**DATA TO EXAMINE**
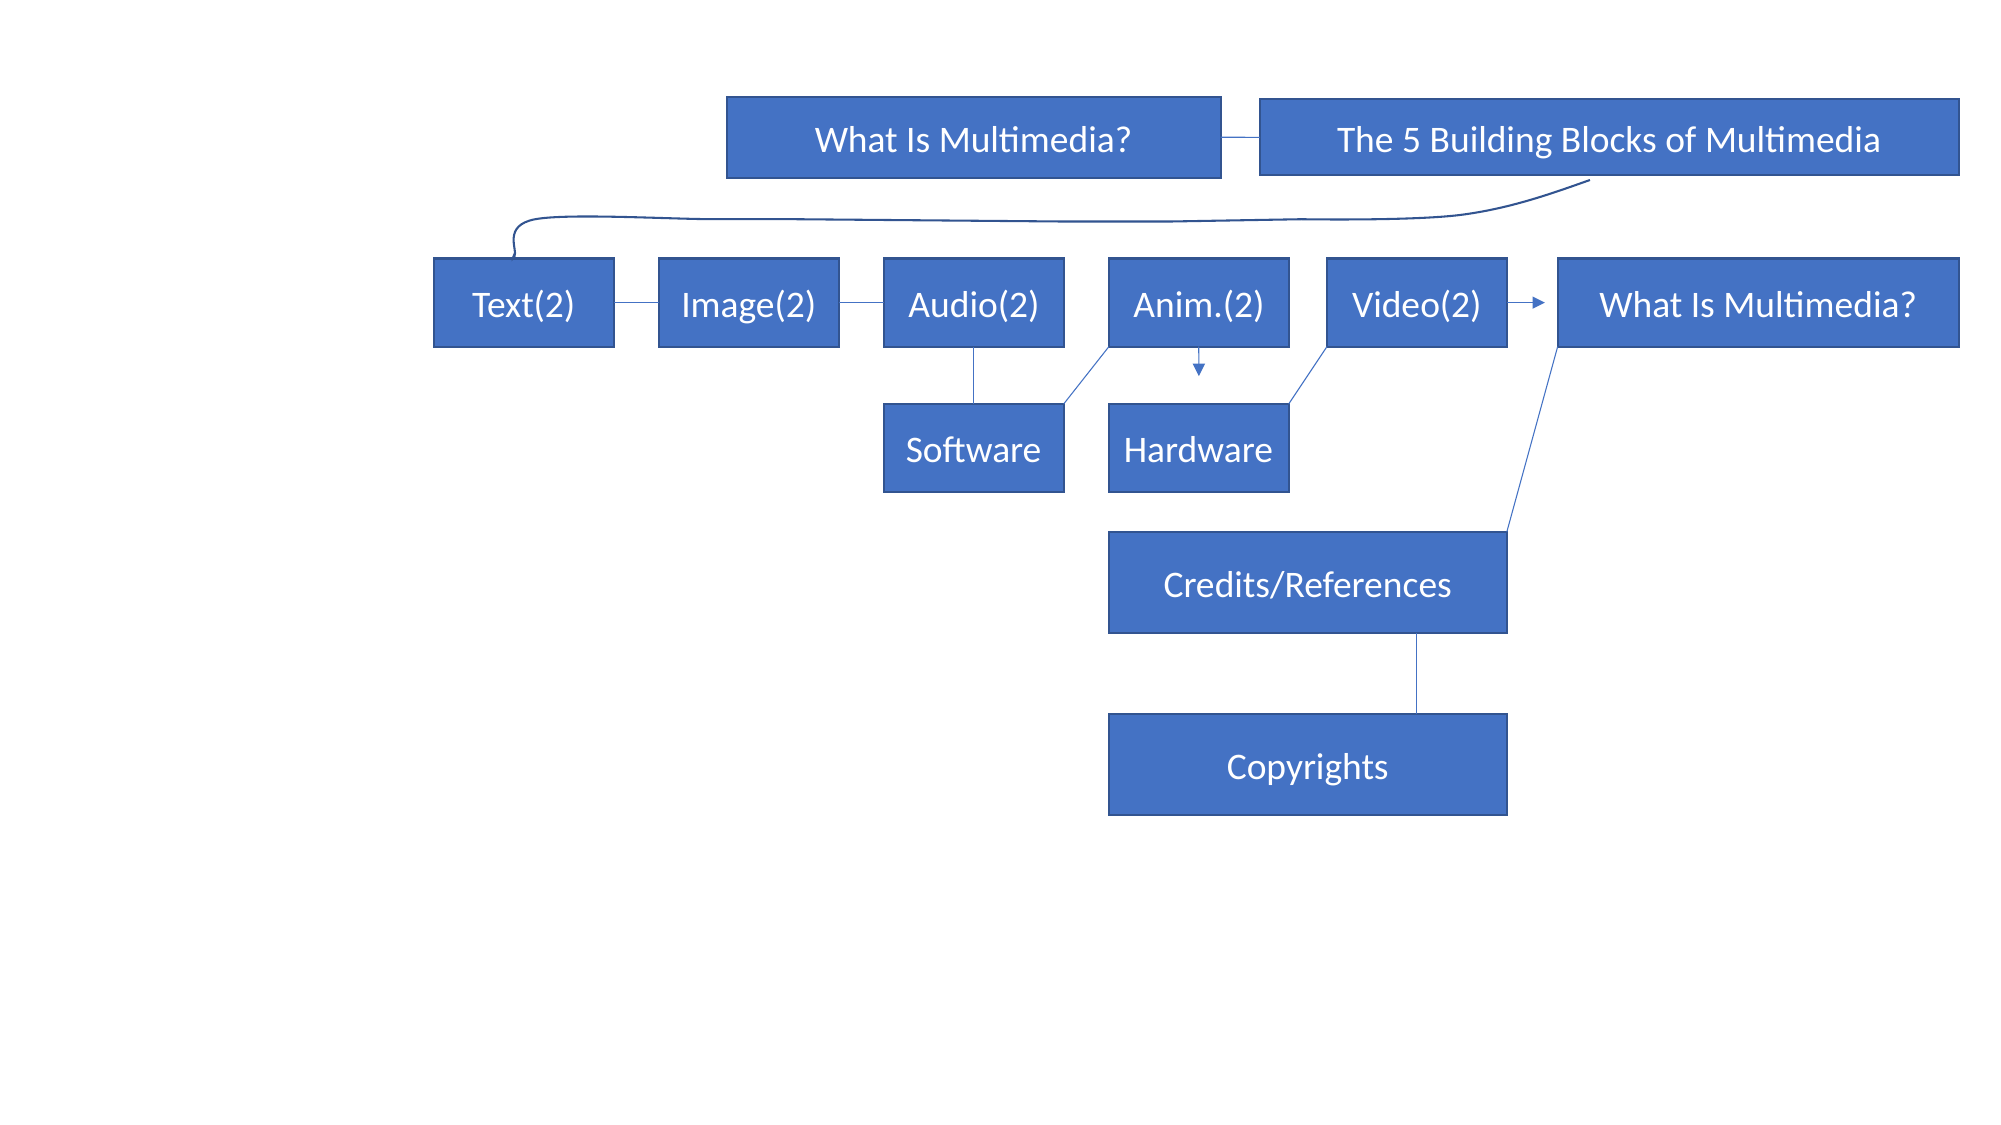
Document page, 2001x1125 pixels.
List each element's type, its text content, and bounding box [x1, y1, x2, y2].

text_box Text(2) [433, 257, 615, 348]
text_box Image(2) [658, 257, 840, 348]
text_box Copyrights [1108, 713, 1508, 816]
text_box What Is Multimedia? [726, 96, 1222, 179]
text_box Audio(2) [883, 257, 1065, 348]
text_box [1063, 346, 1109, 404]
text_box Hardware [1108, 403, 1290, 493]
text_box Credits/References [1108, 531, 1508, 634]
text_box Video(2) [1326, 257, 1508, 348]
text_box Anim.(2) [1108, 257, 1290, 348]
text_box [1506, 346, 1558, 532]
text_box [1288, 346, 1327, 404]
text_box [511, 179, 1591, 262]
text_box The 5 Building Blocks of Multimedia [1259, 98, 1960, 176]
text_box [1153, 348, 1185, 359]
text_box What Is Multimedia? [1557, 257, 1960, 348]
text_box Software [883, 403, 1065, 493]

**DESCRIPTION OF THE TASK**
Repeat each of the entries above exactly, but do not carry over the pictures.

**RESULT OF THE TASK**
Document page, 2001x1125 pixels.
List each element's type, its text content, and bounding box [x1, y1, x2, y2].

text_box Text(2) [433, 257, 615, 348]
text_box Image(2) [658, 257, 840, 348]
text_box Copyrights [1108, 713, 1508, 816]
text_box What Is Multimedia? [726, 96, 1222, 179]
text_box Audio(2) [883, 257, 1065, 348]
text_box [1063, 346, 1109, 404]
text_box Hardware [1108, 403, 1290, 493]
text_box Credits/References [1108, 531, 1508, 634]
text_box Video(2) [1326, 257, 1508, 348]
text_box Anim.(2) [1108, 257, 1290, 348]
text_box [1506, 346, 1558, 532]
text_box [1288, 346, 1327, 404]
text_box [511, 179, 1591, 262]
text_box The 5 Building Blocks of Multimedia [1259, 98, 1960, 176]
text_box [1153, 348, 1185, 359]
text_box What Is Multimedia? [1557, 257, 1960, 348]
text_box Software [883, 403, 1065, 493]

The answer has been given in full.